# hilfe! server nicht erreichbar



## brahtwurst (7. Oktober 2003)

will mir in der firma einen webserver aufbauen, klappt aber irgendwie nicht:
habs mit apache gemacht, seite ist auch lokal im netz aufrufbar. internetzugang läuft mit t-online über einen xp-proxy mit ken!dsl. in ken! hab ich die anfragen für port 80 auf die ip meines apache-servers weitergeleitet, xp-firewall ausgeschaltet, dyndns-account eingerichtet und client zur aktualisierung installiert, läuft auch soweit. kann bloss nicht über die dyndns-adresse irgendwas aufrufen
bin am überlegen, obs vielleicht mit der ip zusammenhängt, die ich von t-online bekomme: die ip, die ken! mir beim verbindungstest als die vom provider zugewiesene ausgiebt, ist nämlich eine andere als die die der dyndns-client updatet und die die mir im internet bei "ihre ip:" (gibts ja überall den service) ausgeworfen wird ist wieder eine andere.
hat jemand einen idee, wie mir geholfen werden kann?


----------



## won_gak (17. Oktober 2003)

Also, wenn ich dich richtig verstehe hast du einen Rechner in der Firma, der als Webserver fungieren ("rumpilzen" *g*) soll.

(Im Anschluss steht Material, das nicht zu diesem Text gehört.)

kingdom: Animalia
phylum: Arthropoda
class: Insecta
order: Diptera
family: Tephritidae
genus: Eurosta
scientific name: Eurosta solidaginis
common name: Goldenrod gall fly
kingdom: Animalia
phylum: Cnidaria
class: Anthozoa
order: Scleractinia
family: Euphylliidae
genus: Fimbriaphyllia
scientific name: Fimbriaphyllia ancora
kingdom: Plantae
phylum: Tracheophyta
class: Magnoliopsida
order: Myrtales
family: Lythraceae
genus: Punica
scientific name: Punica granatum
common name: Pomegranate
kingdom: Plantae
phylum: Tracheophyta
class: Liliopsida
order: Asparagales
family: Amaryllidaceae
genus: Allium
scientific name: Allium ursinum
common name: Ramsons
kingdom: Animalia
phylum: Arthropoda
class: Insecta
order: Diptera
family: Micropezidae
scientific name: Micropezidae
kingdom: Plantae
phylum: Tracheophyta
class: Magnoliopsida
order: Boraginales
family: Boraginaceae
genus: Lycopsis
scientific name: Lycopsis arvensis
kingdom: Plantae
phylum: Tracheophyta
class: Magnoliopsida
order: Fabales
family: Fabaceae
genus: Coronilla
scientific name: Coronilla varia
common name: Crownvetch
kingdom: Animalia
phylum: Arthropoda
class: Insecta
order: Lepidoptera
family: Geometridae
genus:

Ist zwar nicht so eine tolle Idee, aber die IP deines Webservers ist dann gleich der IP, die dein Provider dir zuweist. Keine andere. Nur über diese IP bist du aus dem Netz zu identifizieren.

Dein Provider wird dir kaum eine statische IP geben, deshalb musst du deinen Kunden auch immer die aktuelle IP mitteilen. Spätestens, wenn der Provider denkt, dass du auch mal eine andere IP haben könntest.


----------



## Tim C. (17. Oktober 2003)

Deshalb nutzt er doch dyndns. Er hat keine statische IP. Sondern will seine Internet IP durch eine dyndns Domain ersetzen. Gleichzeitig muss er jedoch natürlich auch das ganze mappen.

Also irgendwie sehe ich nicht so ganz den Inhalt deines Posts won_gak. Ich sehe die Wörter, aber der Sinn bleibt mir verschlüsselt 

PS: Hast du auch wirklich probiert von ausserhalb über die internet ip / dyndns domain auf den Server zu kommen ? Weil aus dem internen Netzwerk raus ins Internet zurück über den Map ins Netzwerk rein funktioniert nicht immer so toll. Bei mir z.B. gehts gar nicht.


----------



## won_gak (17. Oktober 2003)

*g* jetzt habe ich doch glatt dyndns nicht gesehen.

Bin wohl ein Opfer vom "Anker" geworden (Die Zeit ) LOL

naja, Tim hat ja schon einen guten Ansatz gegeben.


----------